Yes, Devon found an unaccompanied buyer going through open houses and the lady bought a condo through her. Anyone who has done open houses knows this is rather rare.
Unless, of course, you’re Devon.
A week after Devon closed on her first sale, she was holding a luxury new build open and she met a couple who were, wait for it, living in a hotel and needing to buy a house today.
What are the chances? They are probably so small as to be microscopic. I’d hate to be the person charged with figuring out that math.
So far Devon has written many offers and has been in escrow on a few properties from this couple but nothing has closed yet; however, they’ve chosen to continue working with her, so another score.
At a flip Devon was holding open on a rainy, cold day in Encinitas–a rarity for this area, Devon met a couple, and chatted them up. My husband and I happened to be at the open house because it was a single story with an ocean view on a half acre–another rarity for this area. We were there to support our daughter because we didn’t think too many people would show up at an open house on a rainy day.
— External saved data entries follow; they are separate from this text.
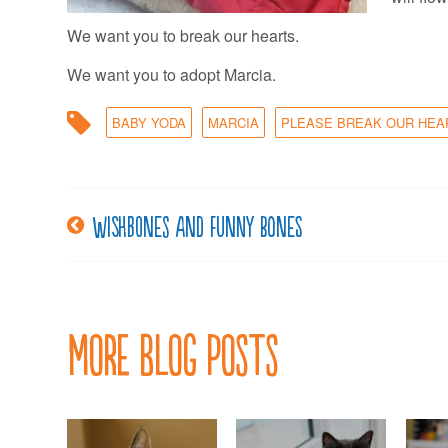
We want you to break our hearts.
We want you to adopt Marcia.
BABY YODA
MARCIA
PLEASE BREAK OUR HEA
Wishbones and funny bones
Post
navigation
More Blog Posts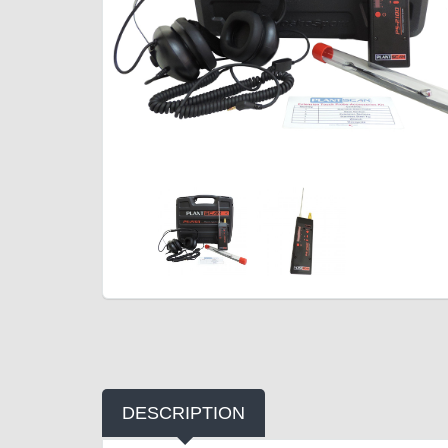
DESCRIPTION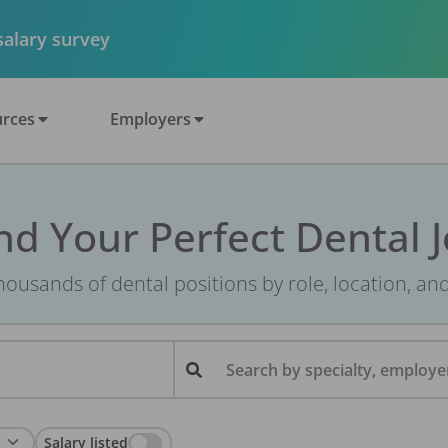
 salary survey
rces
Employers
nd Your Perfect Dental 
ousands of dental positions by role, location, an
Search by specialty, employer
Salary listed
The house was beautifully redone with high-end appliances, skylights everywhere, barn doors, and an ocean view from almost every window. The only drawback was that the house overlooked an elementary school along with the ocean. Devon skillfully appeased the potential buyers with firsthand information about living above a school because we have lived above an elementary school since it was built about 16 years ago.
At the conclusion of their tour, Devon gave them her card and made sure to get their contact information. The very next day, the couple called Devon and not only did they want to buy the house she held open but they had a home they wanted to sell in a very desirable community in San Diego–one where the houses rarely come on the market, and when they do, they’re snatched up in a day or less.
If you’re keeping score, so far she’s sold one house and has three in escrow–all from doing the open houses that nobody wants to do because ‘they don’t work.’
Devon didn’t listen to any of the advice I gave her for real estate, and I’m so glad she ignored my Debbie Downer ways. I have slowly learned that not only is my advice not wanted but it’s not needed nor is it relevant. Now I keep quiet and listen to how she’s going after what she wants. Unlike me, she will be successful at real estate and I couldn’t be more proud–not because of the potentially high income but because she’s doing exactly what she’s always wanted to do–be a Realtor just like me. Perhaps one day I will be her assistant.